The **dataset hierarchy** (`TriviaQA` > `PopQA` > `HotpotQA`/`NQ`) reflects the nature of the knowledge required: `TriviaQA` likely involves more straightforward, encyclopedic facts that the model has memorized well, while `HotpotQA` (multi-hop reasoning) and `NQ` (natural questions) present more complex or varied challenges.

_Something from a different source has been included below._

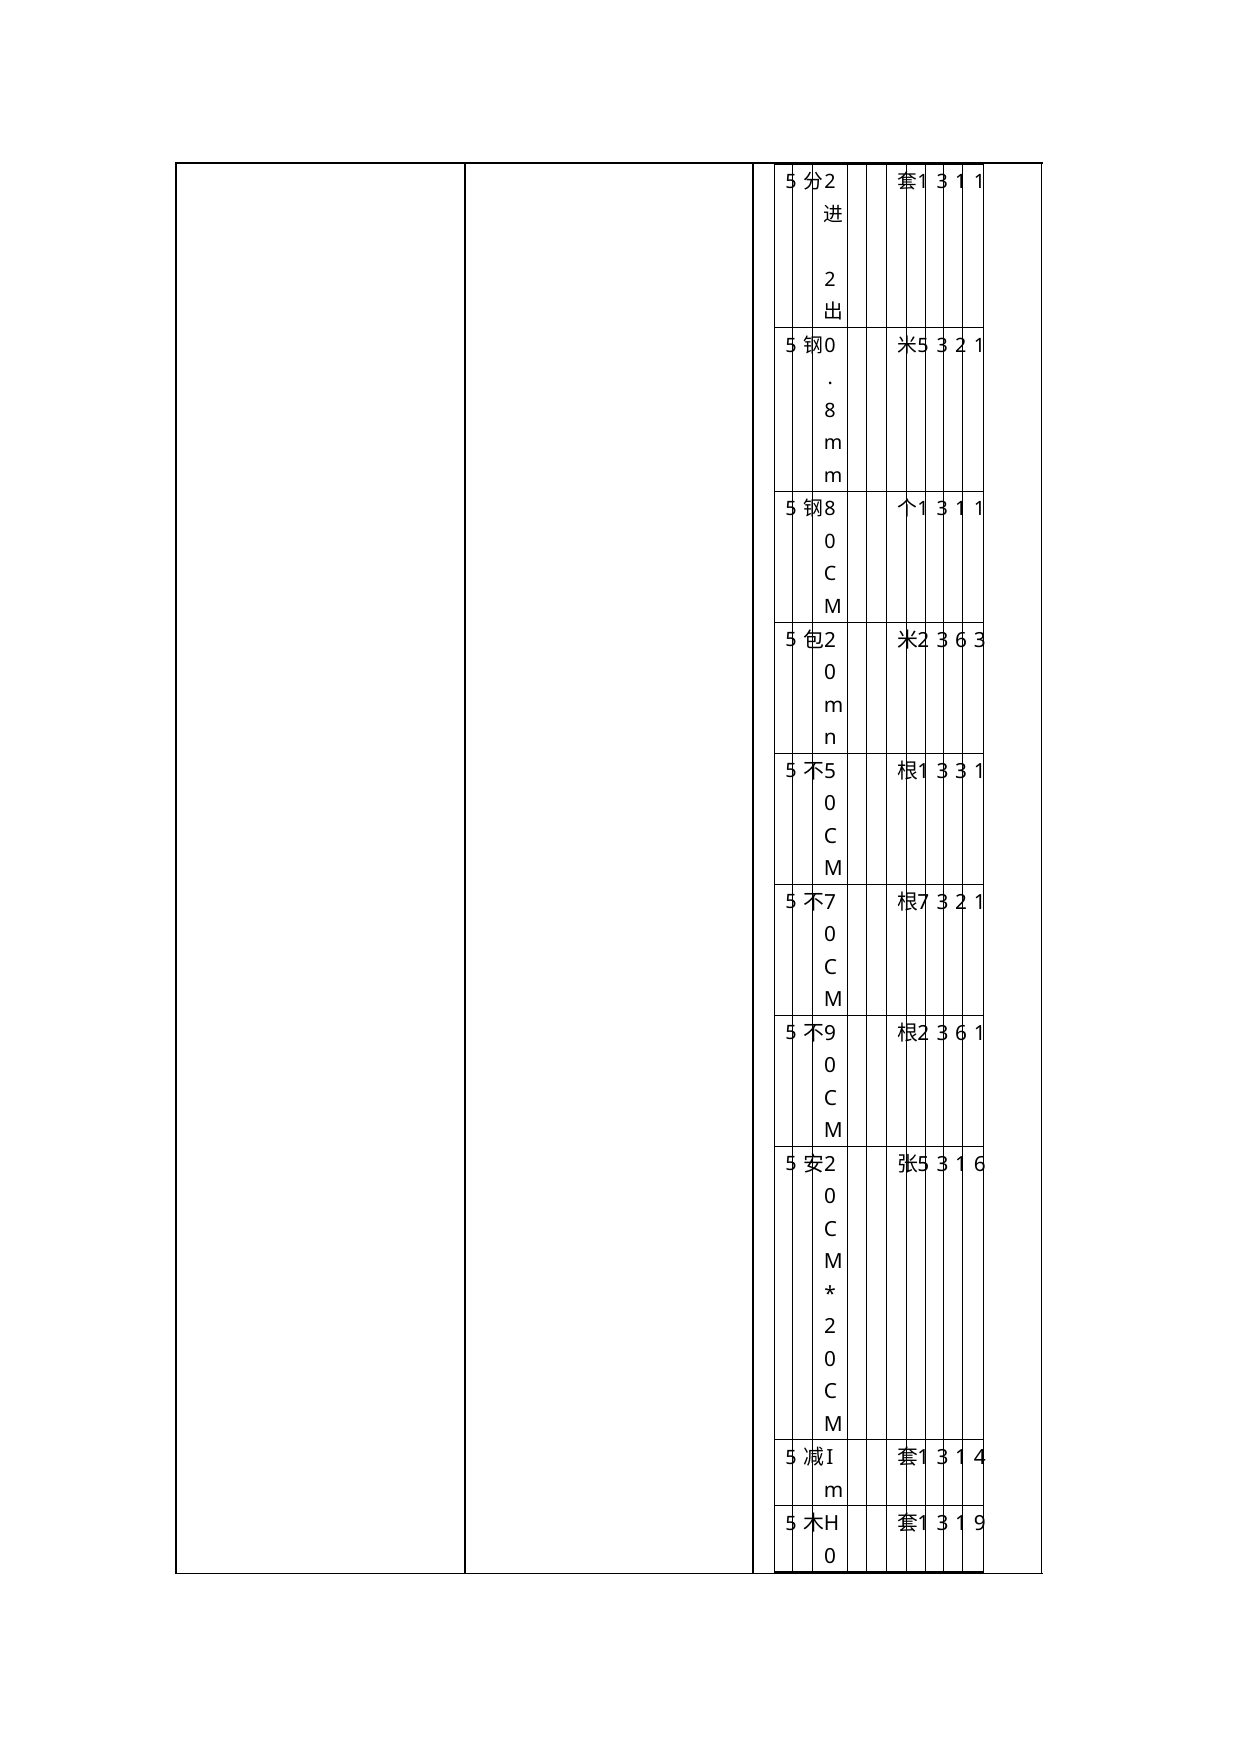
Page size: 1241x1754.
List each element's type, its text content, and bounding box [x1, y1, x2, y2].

The **"peak and decay"** pattern for Q-Anchored methods is a critical finding. It implies that for factual recall tasks, the most useful representations are not in the final layers but in the intermediate ones. This has practical implications for model editing, knowledge extraction, or interpretability techniques, which should target these mid-layer regions. The increased stability and higher baseline of the 70B model suggest that scale improves both the capacity for knowledge storage and the robustness of its retrieval across layers.